In Caracas, some citizens told EFE that they had waited in line for up to nine hours to buy gas at local service stations.

But in regions like the western state of Tachira, which borders on Colombia, the scarcity led to 10 weeks during which the fuel was allocated only to the so-called “priority sectors” like food transport or the security forces’ vehicle fleets.

“In the short term, the supply’s not going to improve. I don’t see the Maduro government producing gasoline, and so the scarcity’s going to worsen,” economist Alejandro Grisanti told EFE.

“They destroyed the refining complex. Venezuela had the capacity to refine 1.3 million barrels per day, it produced enough petroleum, it refined enough petroleum,” he said.
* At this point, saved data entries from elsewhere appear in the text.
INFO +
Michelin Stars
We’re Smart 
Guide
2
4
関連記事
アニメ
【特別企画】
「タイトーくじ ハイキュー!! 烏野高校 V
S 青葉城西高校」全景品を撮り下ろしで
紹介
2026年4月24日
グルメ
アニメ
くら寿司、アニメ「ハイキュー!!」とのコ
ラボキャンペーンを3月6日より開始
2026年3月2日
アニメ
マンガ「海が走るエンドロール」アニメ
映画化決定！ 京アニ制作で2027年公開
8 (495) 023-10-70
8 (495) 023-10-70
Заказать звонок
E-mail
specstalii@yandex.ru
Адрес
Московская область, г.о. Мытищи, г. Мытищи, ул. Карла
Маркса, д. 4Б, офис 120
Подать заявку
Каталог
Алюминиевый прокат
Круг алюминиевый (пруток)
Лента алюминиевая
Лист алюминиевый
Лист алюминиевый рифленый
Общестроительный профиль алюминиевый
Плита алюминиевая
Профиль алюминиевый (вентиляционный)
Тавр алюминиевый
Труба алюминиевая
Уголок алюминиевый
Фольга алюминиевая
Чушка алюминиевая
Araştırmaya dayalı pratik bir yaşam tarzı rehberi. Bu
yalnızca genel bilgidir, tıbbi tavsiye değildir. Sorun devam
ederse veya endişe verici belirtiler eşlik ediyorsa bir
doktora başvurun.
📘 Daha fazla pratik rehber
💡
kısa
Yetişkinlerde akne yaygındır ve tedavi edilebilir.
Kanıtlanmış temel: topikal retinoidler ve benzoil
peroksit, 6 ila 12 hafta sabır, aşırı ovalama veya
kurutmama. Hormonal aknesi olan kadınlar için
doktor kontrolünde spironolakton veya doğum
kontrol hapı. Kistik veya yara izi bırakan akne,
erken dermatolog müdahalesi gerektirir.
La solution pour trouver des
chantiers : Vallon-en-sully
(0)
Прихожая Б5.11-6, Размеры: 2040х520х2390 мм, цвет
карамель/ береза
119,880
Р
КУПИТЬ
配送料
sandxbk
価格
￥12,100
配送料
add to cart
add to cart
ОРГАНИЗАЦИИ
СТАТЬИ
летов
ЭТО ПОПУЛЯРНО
Grisanti said that Venezuela has “highly trained” human capital to get the refineries running again, but that political layoffs in PDVSA like the ones the late President Hugo Chavez (who governed from 1999-2013) ordered after a 2002 oil strike, and the current crisis, have driven the best technicians abroad.

In addition, he refuted the arguments of the Chavista government that blame the sanctions for the gasoline scarcity.

“If you look at the drop in (oil) refining and production, you’ll notice that there’s a trend that began before the sanctions,” he said.

In January 2019, the US administration of Donald Trump imposed direct sanctions on PDVSA, at the same time freezing all assets and properties of the firm under US jurisdiction.

These measures, which entered into force in late April 2020, prohibit the import into the US of Venezuelan oil and sanction anybody who does business with PDVSA.

For political scientist Ricardo Sucre, a medium-term solution to the scarcity of gasoline could come with agreements between the Maduro government and the opposition, despite the fact that neither side recognizes the other as legitimate.

Sucre told EFE that months ago the Maduro administration and the opposition reached agreement for the Pan American Health Organization (PAHO) to distribute humanitarian aid in Venezuela using resources that the two sectors manage.